Friendships and betrayals
Seven members of BORN were actively involved in the above murders. All of them were previously either directly involved with the skinhead group United Brigade 88 (known by it's Russian initials, OB88) or had collaborated with its members. OB88 was the largest far-right grouping in Moscow between the mid 1990s and the early 2000s, specialising in mass pogroms against migrant workers. One BORN member, Mikhail Volkov, had already served time for organising and taking part in a rampage on Moscow’s Tsaritsynsky Market in 2001, in which two people died.
By the mid 2000s the police had worked out how to thwart these mass outbreaks of teenage violence, and the creation of BORN was an attempt ‘to move to a new level.’ There was no shortage of extremist groups in Russia that could murder a dozen people, but no other group was able to commit so many high profile crimes, especially using firearms.
Apart from involvement in OB88, some BORN members were brought together by an interest in paganism and in particular the works of Dobroslav (born Aleksandr Dobrovolsky), the guru of a movement preaching his interpretation of Slavic spirituality and nature worship who in 2010 was found guilty of disseminating extremist anti-Semitic material. Tikhonov and Khasis, however, converted to Russian Orthodoxy after their arrest.

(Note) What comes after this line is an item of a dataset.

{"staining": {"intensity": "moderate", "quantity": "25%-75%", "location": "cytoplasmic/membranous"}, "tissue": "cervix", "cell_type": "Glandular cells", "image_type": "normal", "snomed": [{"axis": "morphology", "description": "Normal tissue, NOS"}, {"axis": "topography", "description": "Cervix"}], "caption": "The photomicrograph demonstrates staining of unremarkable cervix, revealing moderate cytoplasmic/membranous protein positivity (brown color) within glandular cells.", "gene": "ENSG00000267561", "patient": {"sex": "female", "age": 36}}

All BORN’s militants were also former fans of the skinhead group Kolovrat, the cult band among the Russian right, whose founder Denis Gerasimov was recently arrested for ‘extremism.’ This gave them a link with Goryachev, a former administrator of the visitors’ book on Kolovrat’s website. Goryachev had no other connection with skinheads or history of violence, but was part of a young conservative Orthodox movement, and so was known in ultranationalist circles by the half derogatory nickname ‘the student.’
Tikhonov and Goryachev were brought together by a common interest in Serbian nationalism, and together they founded a journal called Russian Image. Then Tikhonov was put on a federal wanted list and had to go underground, while Russian Image grew into a high profile far-right organisation, believed by many to have links with both Centre E and the presidential administration.

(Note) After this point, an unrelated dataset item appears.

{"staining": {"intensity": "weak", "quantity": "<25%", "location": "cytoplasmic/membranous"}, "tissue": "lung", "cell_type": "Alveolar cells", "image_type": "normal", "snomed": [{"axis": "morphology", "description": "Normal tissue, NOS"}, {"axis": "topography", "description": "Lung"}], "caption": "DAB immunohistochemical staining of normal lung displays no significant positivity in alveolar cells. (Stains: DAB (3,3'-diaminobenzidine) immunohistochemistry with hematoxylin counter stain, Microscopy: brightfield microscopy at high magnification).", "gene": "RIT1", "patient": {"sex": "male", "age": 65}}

Tikhonov has stated (although Goryachev denies) that BORN was the military wing of Russian Image, and that Goryachev was a key figure in planning the murders. According to Tikhonov, the murders were necessary as part of a game between Goryachev and his political patrons whose ultimate aim was the launch of Russian Image as, at the very least, a parliamentary party.
In Tikhonov’s words, ‘Goryachev gave me lots of background support, and provided information about the targets. He also promised me financial help. He hinted that his "backers" were keen to see the anti-fascist movement neutralised. And of course it was Markelov that worried him most.’

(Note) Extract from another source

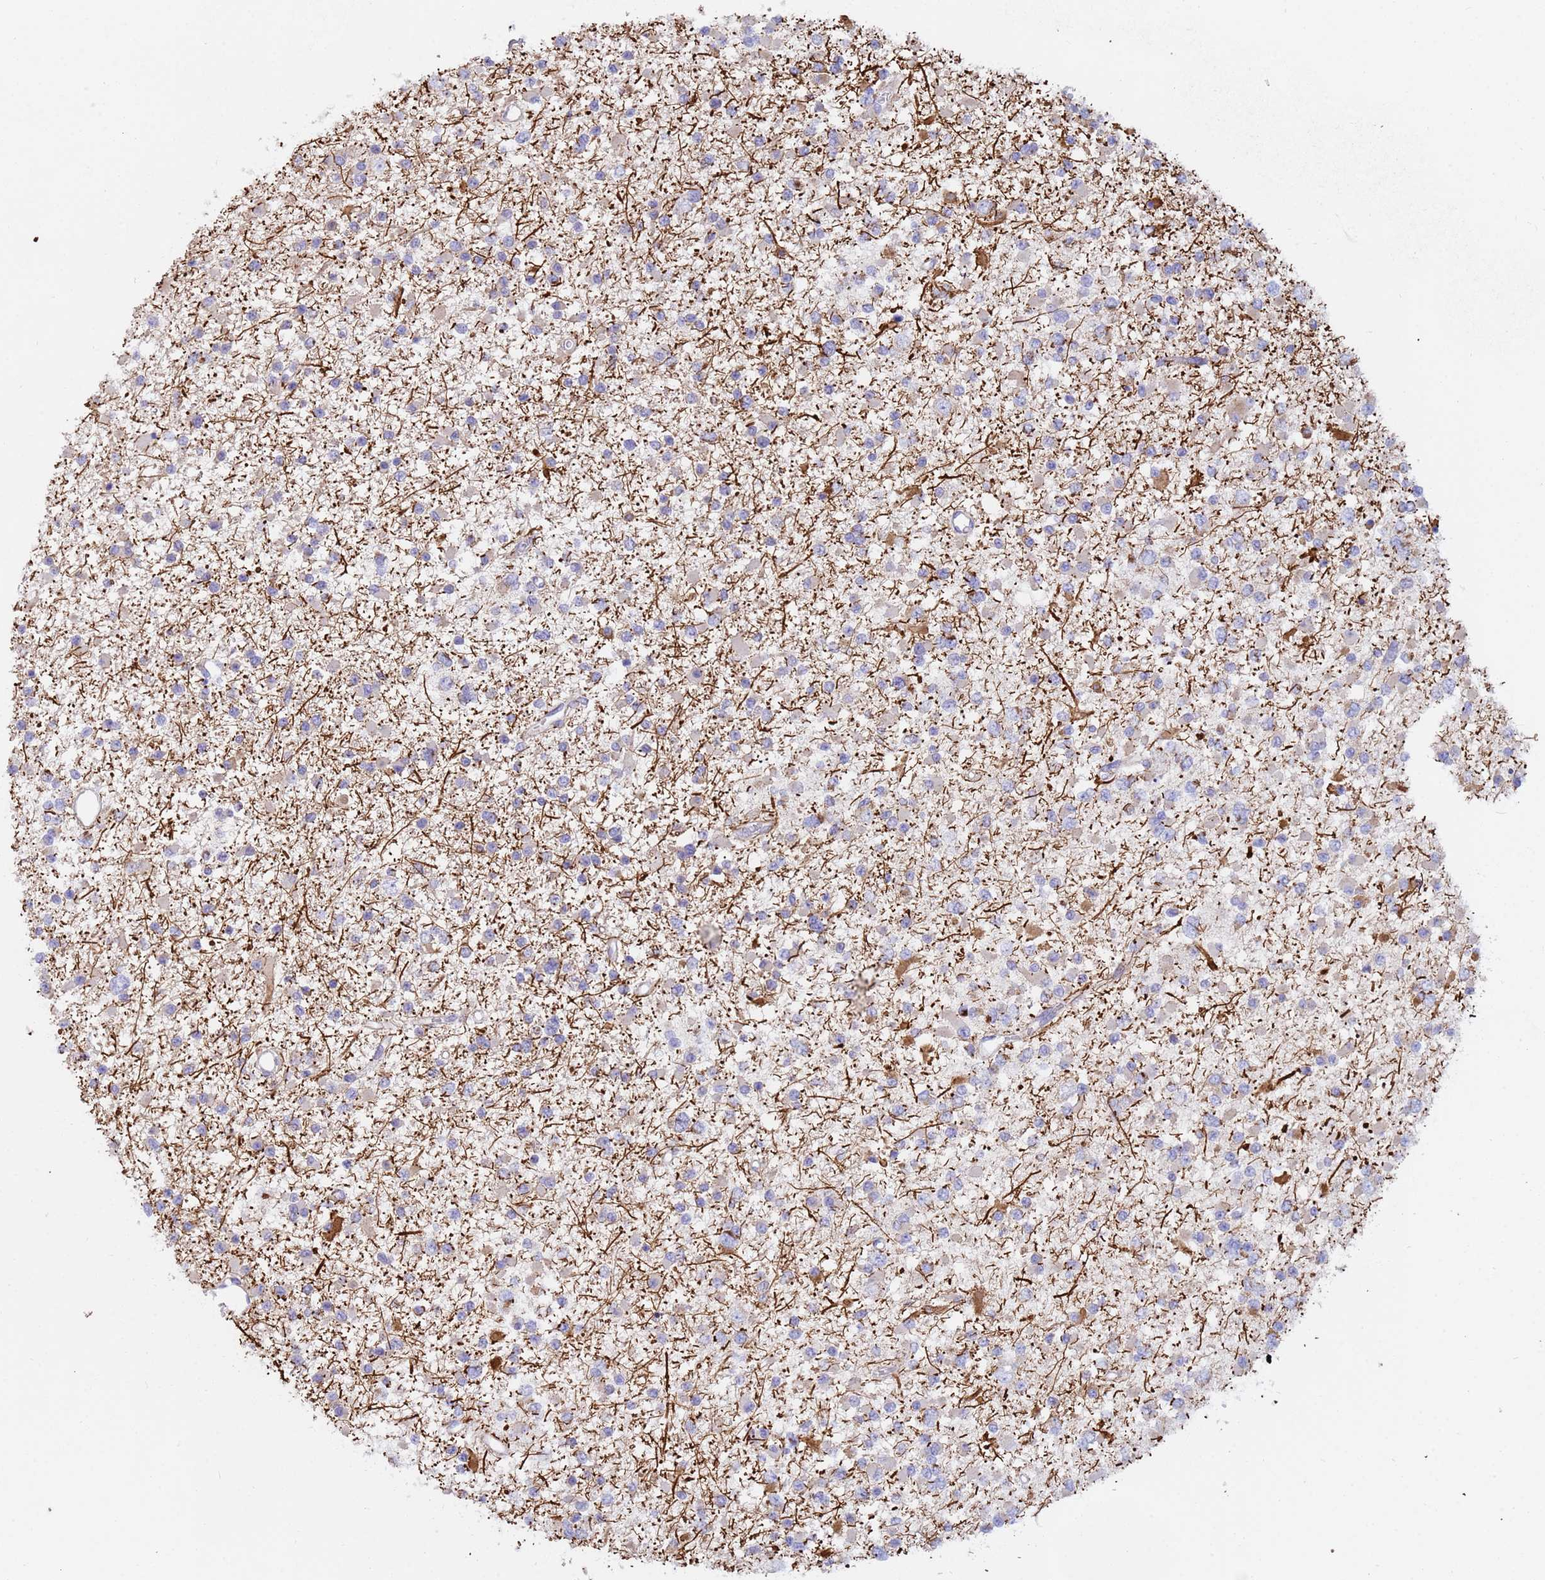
{"staining": {"intensity": "weak", "quantity": "<25%", "location": "cytoplasmic/membranous"}, "tissue": "glioma", "cell_type": "Tumor cells", "image_type": "cancer", "snomed": [{"axis": "morphology", "description": "Glioma, malignant, Low grade"}, {"axis": "topography", "description": "Brain"}], "caption": "Immunohistochemistry micrograph of neoplastic tissue: malignant glioma (low-grade) stained with DAB (3,3'-diaminobenzidine) displays no significant protein expression in tumor cells.", "gene": "TUBGCP3", "patient": {"sex": "female", "age": 22}}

Russians are so accustomed to people being jailed on trumped up charges that they won’t believe that these are real thugs.
All sorts of people may find themselves dragged into the case. Tikhonov has told the police that it was his friend Dmitry Steshin, a well known journalist on the pro-Putin Komsomolskaya Pravda newspaper, who put him in touch with arms dealers, although Steshin has not yet been charged with any offence. On the other hand, some BORN members have fled to Ukraine, and some of them are evidently staying with people linked to ‘Svoboda’ and ‘Pravy Sektor,’ ultraright organisations quite close to the present Kyiv government.
One of the problems with the understanding of the BORN case in Russia is that it has actually been investigated. Russians are so accustomed to people being jailed on trumped-up charges, and police harassment of the political opposition that the whole justice system functions under a presumption of dishonesty and corruption: the law enforcers have yet to convince the public that in this case the accused really are ultraright thugs and murderers.